Selected extract:
=== Section Start ===
# Bible sayings-- Biblical or Not?



## GunnSmokeer (Sep 3, 2015)

My bible study group has given us all homework of collecting some popular slogans, sayings, axioms, maxims, adages, etc. that are OFTEN ATTRIBUTED TO THE BIBLE (Old or New Testament).

We should then do some research to see if they are really quotes from scripture, rough paraphrases of scripture, or simply not from the bible at all (they could be consistent with biblical principles without being either a quote or close paraphrase of some chapter and verse of the bible.)

Can y'all help with this?

I've made some notes on the following ones, but I'd like to collect and analyze a few more:

"Waste not, want not."
"[if you] spare the rod, [then you will] spoil the child."
"God helps those who help themselves."

What others can you think of?


----------



## gordon 2 (Sep 3, 2015)

GunnSmokeer said:


> My bible study group has given us all homework of collecting some popular slogans, sayings, axioms, maxims, adages, etc. that are OFTEN ATTRIBUTED TO THE BIBLE (Old or New Testament).
> 
> We should then do some research to see if they are really quotes from scripture, rough paraphrases of scripture, or simply not from the bible at all (they could be consistent with biblical principles without being either a quote or close paraphrase of some chapter and verse of the bible.)
> 
> ...




Wisdom? It is fear of the lord.
Understanding?---avoidance of evil.

These are not  sayings, perhaps unfortunately. But imagine if they were?

Saying in use:

 That's  older than Job. Or, that's older than Herod. How old are they?


----------



## Artfuldodger (Sep 3, 2015)

The lion shall lay down with the lamb.- Not biblical


----------



## NE GA Pappy (Sep 3, 2015)

Cleanliness is next to Godliness


----------



## NE GA Pappy (Sep 3, 2015)

Money is the root of all evil


----------



## NE GA Pappy (Sep 3, 2015)

God will not give you more that you can handle.

This too shall pass.

Eve gave Adam the apple to eat.

God works in mysterious ways.

Hate the sin, love the sinner.


----------



## GunnSmokeer (Sep 3, 2015)

Artfuldodger said:


> The lion shall lay down with the lamb.- Not biblical



OH, I have to disagree with you there.  It's a very close summary of what the Bible says will happen in Isaiah 11:6 and 65:25.  What it actually says is that wolves and lambs will live together and feed together. Leopards will lie down with goats. Calves and lions and yearlings will be together. The lion will eat straw, like an ox would.
=== Section End ===
Prompt 1:
Please copy the forum thread on biblical sayings word for word from "OH, I have to" to "an ox would.".
Prompt 2:
In the forum thread on biblical sayings, which verses of Isaiah does GunnSmokeer cite for the saying about the lion and the lamb?

Items from a dataset:
=== Section Start ===
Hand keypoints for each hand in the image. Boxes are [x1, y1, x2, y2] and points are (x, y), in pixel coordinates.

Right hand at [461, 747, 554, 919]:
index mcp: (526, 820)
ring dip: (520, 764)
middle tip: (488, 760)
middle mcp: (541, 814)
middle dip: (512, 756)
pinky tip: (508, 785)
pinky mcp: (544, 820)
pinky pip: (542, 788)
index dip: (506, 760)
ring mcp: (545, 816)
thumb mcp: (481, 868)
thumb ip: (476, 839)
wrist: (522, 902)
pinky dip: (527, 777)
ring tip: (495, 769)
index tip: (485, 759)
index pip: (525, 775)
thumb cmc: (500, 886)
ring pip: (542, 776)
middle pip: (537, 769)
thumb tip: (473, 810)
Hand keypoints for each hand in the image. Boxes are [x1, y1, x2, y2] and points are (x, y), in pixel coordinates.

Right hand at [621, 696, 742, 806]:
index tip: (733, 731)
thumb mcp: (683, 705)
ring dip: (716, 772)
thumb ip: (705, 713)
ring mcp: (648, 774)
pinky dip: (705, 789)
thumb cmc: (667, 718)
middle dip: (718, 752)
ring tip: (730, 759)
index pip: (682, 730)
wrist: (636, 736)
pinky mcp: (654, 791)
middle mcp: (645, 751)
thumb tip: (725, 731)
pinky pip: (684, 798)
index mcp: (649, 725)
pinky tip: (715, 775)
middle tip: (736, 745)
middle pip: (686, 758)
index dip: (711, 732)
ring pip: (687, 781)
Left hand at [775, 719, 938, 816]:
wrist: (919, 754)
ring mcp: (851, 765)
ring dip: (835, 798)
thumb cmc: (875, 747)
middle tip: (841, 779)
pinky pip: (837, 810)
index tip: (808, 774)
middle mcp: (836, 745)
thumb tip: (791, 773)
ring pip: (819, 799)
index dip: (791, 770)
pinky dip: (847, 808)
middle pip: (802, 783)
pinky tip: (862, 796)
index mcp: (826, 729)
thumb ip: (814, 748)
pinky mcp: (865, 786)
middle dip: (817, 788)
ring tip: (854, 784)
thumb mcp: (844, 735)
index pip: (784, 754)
=== Section End ===
Exercise answer 1:
OH, I have to disagree with you there.  It's a very close summary of what the Bible says will happen in Isaiah 11:6 and 65:25.  What it actually says is that wolves and lambs will live together and feed together. Leopards will lie down with goats. Calves and lions and yearlings will be together. The lion will eat straw, like an ox would.

Exercise answer 2:
Isaiah 11:6 and 65:25.